== Assigned task ==
Search the entries for the word "realizacji" and return every line where it is found.

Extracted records
◆ ◆ ◆ ◆

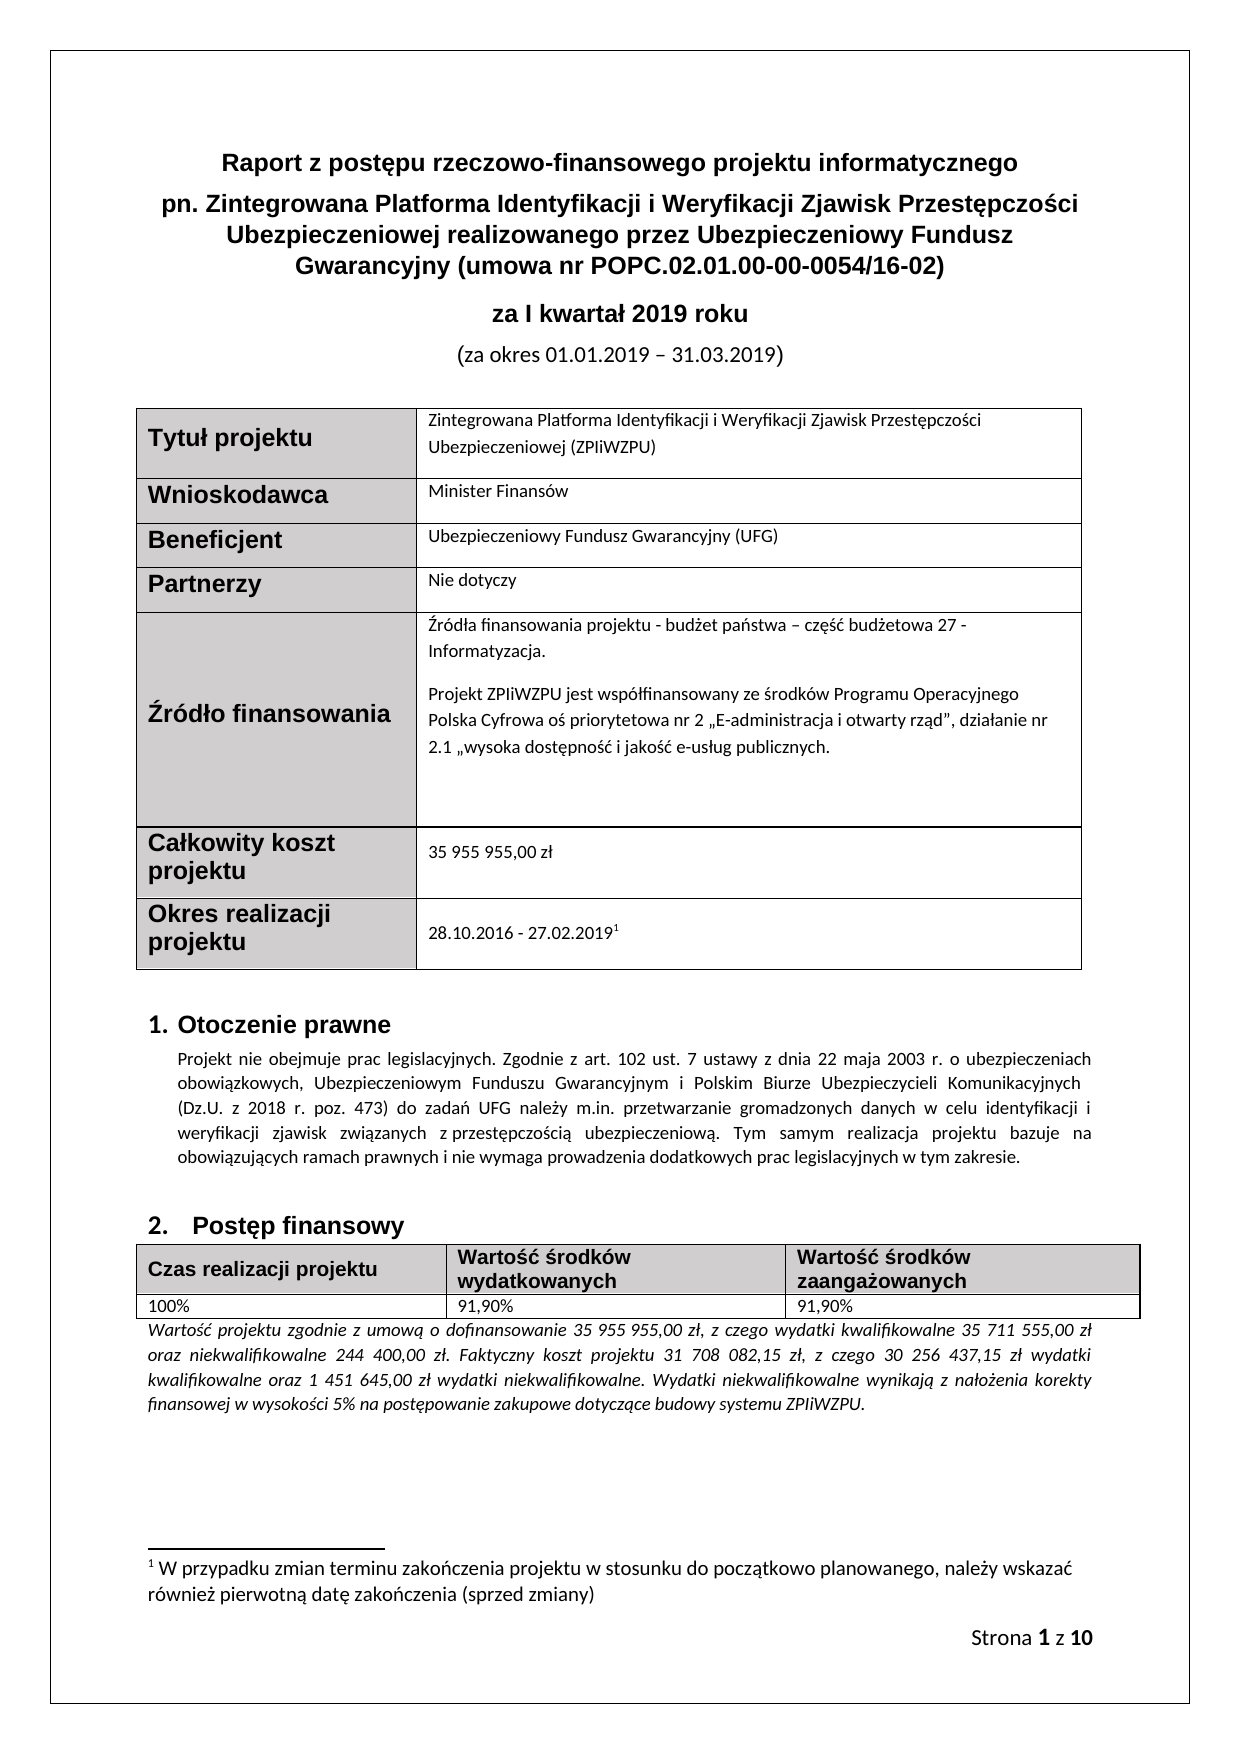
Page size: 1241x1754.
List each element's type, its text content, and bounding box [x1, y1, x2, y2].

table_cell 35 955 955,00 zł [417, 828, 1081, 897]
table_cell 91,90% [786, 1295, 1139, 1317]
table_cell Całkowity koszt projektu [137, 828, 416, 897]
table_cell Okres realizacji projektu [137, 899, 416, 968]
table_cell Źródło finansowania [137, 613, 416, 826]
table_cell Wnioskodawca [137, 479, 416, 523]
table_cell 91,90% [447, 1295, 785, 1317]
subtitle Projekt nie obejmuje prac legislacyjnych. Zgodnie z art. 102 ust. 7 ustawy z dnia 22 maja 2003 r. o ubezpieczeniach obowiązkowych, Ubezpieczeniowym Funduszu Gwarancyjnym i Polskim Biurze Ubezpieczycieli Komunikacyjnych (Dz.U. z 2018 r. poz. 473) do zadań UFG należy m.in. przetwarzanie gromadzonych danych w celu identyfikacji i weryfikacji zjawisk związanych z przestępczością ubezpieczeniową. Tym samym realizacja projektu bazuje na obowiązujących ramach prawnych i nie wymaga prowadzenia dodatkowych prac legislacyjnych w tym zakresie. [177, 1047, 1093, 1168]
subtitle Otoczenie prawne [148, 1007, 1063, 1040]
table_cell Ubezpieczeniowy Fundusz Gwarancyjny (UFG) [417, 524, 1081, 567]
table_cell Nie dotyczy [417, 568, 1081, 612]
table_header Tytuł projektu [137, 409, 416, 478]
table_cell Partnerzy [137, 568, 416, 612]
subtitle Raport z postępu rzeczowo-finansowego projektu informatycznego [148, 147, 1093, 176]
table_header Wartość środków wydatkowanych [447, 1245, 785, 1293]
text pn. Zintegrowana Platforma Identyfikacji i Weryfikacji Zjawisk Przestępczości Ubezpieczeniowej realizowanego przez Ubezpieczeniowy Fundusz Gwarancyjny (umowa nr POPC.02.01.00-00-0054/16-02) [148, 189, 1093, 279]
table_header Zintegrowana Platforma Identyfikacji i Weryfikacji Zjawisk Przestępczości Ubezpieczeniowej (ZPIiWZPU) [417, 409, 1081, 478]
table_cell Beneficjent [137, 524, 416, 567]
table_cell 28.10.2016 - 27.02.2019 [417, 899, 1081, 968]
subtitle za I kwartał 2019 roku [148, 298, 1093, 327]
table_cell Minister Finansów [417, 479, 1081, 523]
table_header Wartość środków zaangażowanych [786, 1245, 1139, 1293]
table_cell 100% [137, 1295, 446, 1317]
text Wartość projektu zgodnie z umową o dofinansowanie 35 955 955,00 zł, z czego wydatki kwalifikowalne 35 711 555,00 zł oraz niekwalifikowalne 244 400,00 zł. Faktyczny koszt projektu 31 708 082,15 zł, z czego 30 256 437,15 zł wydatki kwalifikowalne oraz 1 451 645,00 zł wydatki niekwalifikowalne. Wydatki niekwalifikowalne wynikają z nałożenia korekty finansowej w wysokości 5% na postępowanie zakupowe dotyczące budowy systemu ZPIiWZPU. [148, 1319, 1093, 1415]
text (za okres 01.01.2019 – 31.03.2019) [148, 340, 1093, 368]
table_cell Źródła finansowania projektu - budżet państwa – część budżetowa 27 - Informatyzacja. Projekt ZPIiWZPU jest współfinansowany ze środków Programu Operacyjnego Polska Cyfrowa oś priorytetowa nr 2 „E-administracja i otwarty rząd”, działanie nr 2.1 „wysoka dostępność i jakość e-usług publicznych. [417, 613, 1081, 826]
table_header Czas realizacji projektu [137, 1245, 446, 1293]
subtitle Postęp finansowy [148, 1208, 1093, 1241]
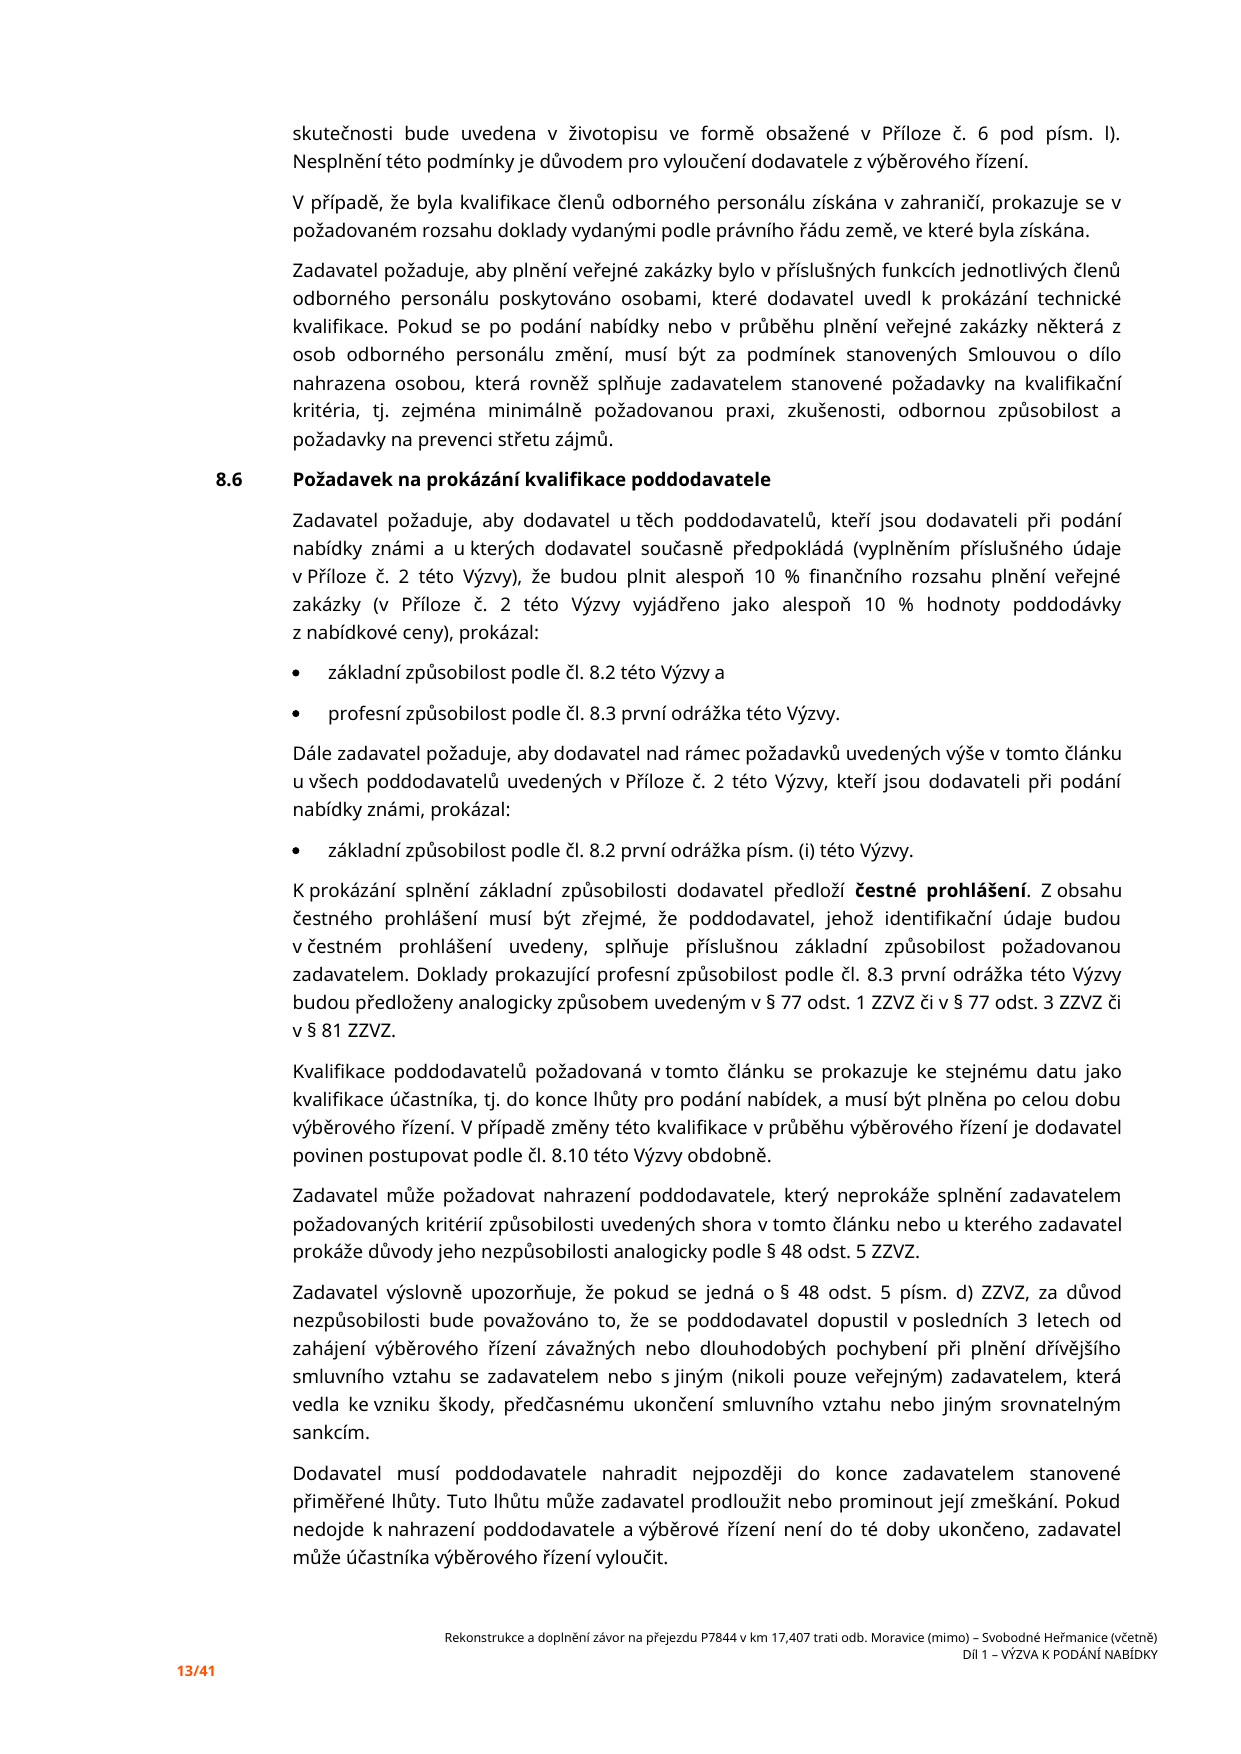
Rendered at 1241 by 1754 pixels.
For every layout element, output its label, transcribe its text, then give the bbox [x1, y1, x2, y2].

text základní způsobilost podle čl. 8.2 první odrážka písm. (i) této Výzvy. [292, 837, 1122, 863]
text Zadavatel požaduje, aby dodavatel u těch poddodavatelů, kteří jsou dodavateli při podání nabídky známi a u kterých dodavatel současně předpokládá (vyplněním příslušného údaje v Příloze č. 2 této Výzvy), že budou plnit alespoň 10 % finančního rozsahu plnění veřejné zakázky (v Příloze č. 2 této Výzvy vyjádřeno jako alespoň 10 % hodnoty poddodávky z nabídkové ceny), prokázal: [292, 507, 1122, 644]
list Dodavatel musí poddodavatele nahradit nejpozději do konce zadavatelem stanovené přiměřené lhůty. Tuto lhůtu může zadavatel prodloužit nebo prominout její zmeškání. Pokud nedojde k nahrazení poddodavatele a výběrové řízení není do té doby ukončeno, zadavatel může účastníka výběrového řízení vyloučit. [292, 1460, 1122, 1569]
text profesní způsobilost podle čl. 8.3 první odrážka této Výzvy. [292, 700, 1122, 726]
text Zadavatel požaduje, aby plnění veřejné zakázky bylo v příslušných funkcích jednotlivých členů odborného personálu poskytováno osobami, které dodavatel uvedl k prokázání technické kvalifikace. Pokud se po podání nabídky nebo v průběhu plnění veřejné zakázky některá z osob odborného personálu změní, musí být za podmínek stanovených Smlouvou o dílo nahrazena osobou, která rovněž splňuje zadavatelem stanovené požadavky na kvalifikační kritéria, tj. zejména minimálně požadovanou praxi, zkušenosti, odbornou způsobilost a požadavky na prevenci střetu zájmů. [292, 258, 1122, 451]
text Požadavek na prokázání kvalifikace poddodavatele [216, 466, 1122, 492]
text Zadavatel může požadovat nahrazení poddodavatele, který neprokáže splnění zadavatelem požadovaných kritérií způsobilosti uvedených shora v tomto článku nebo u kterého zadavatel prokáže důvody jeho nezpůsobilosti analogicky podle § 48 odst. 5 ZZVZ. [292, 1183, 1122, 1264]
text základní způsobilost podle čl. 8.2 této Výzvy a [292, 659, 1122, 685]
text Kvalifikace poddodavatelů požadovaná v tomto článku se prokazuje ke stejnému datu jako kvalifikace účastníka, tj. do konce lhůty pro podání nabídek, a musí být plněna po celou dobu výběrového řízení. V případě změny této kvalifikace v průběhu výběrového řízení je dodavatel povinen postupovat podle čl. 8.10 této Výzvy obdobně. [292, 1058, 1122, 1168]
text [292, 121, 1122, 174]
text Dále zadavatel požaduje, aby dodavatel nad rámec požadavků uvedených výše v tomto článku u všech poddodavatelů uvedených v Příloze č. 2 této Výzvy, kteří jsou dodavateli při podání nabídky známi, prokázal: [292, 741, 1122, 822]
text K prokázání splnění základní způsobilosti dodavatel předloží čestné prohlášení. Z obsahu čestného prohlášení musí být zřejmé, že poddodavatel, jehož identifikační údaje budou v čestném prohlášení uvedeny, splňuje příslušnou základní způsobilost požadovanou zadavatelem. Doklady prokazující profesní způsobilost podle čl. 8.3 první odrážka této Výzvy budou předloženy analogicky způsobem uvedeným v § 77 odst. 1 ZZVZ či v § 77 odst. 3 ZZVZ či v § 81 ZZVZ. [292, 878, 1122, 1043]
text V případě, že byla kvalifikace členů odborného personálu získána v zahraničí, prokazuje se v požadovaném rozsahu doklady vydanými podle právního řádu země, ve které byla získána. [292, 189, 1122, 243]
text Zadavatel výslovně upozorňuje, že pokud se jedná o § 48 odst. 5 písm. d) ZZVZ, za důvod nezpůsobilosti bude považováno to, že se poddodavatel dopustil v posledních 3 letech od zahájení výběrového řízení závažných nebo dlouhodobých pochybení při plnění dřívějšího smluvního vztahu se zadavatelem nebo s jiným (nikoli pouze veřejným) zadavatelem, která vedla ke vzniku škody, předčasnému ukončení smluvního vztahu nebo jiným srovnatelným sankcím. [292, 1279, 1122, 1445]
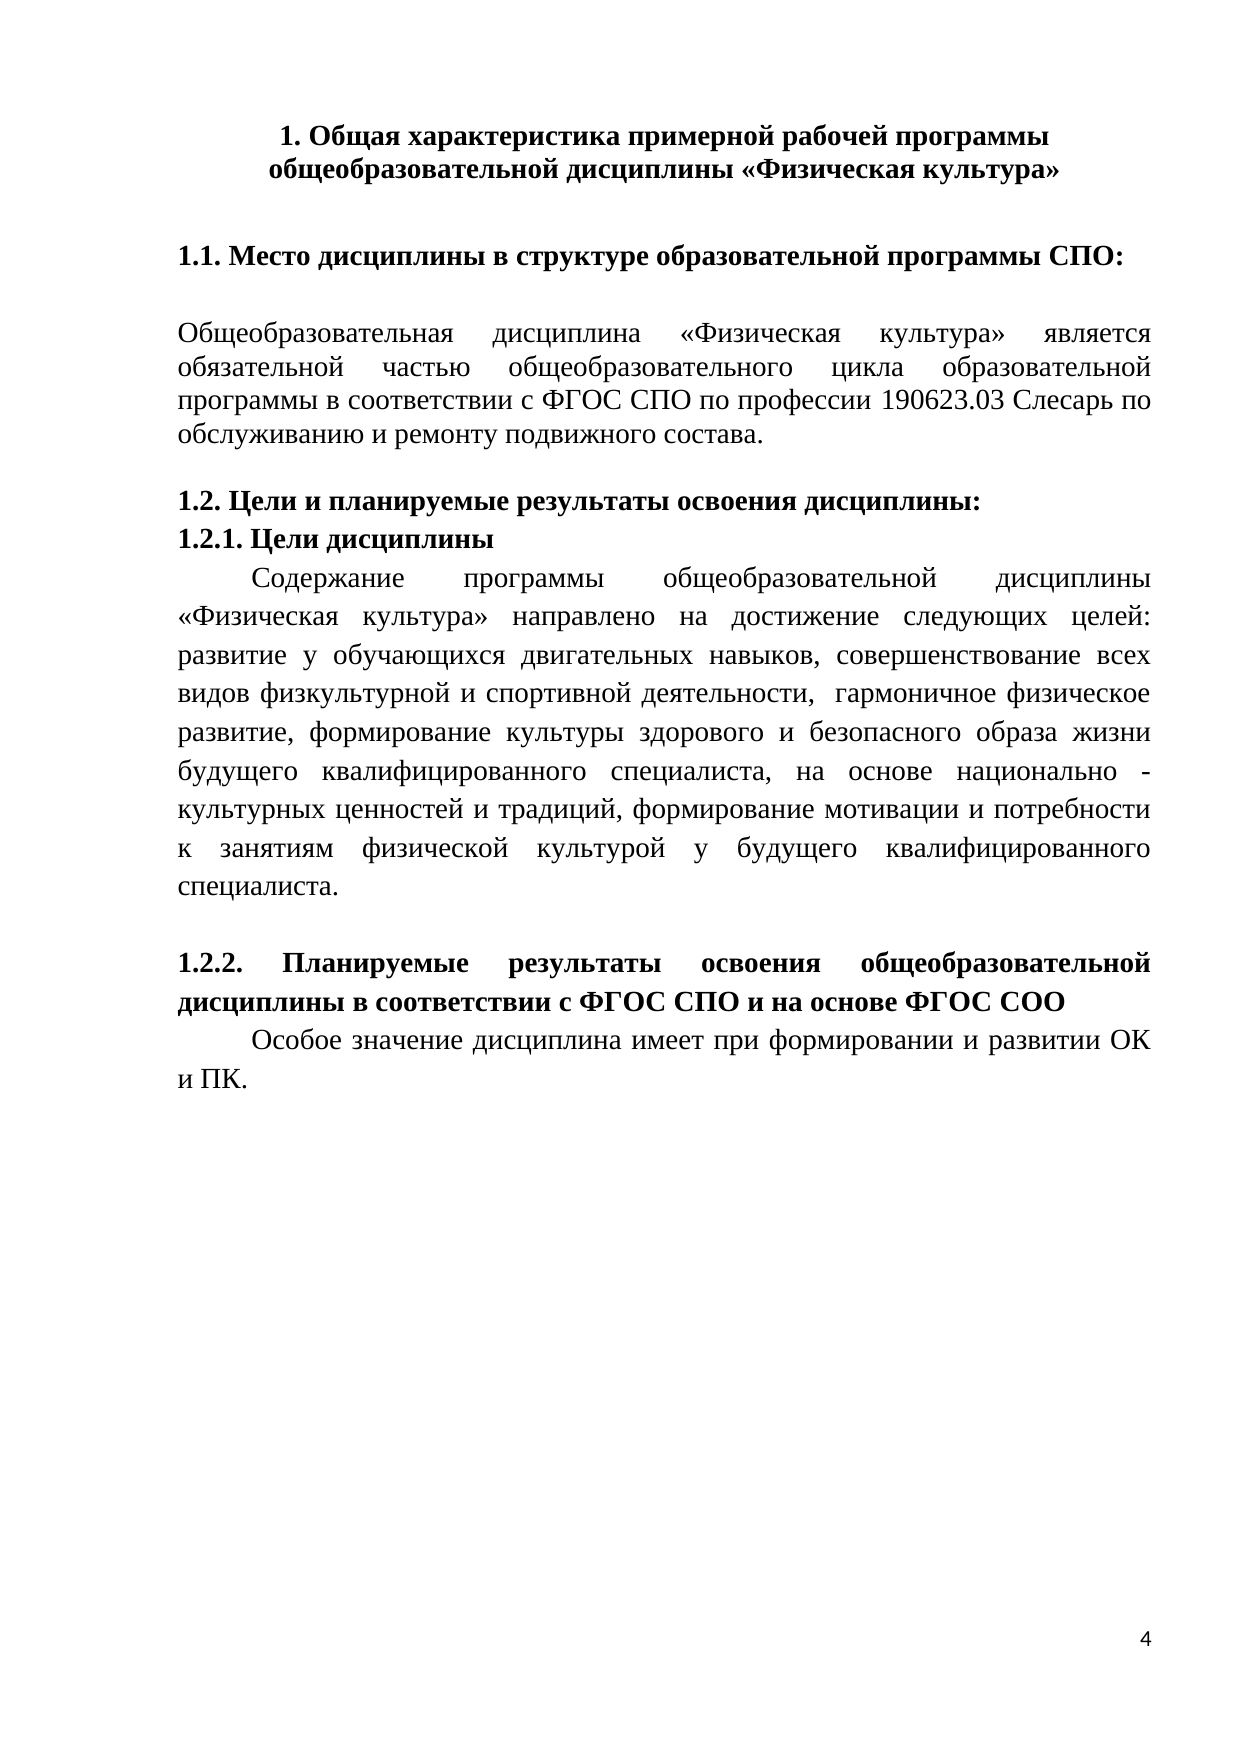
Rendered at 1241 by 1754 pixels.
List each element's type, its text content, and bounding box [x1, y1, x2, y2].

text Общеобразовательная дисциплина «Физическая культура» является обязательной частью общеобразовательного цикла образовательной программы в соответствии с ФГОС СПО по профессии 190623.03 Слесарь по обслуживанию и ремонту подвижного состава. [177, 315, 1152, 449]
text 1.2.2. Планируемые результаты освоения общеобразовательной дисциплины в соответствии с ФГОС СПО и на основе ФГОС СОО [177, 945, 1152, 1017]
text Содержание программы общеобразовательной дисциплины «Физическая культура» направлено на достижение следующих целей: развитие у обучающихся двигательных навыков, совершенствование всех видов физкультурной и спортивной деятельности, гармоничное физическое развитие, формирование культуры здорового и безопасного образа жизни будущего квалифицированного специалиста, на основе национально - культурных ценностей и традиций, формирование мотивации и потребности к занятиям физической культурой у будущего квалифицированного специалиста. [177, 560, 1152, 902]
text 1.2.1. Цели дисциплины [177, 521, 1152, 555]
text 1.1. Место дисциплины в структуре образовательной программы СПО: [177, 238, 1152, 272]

◆ ◆ ◆ ◆

== Result ==
table_cell Okres realizacji projektu [137, 899, 416, 968]
table_header Czas realizacji projektu [137, 1245, 446, 1293]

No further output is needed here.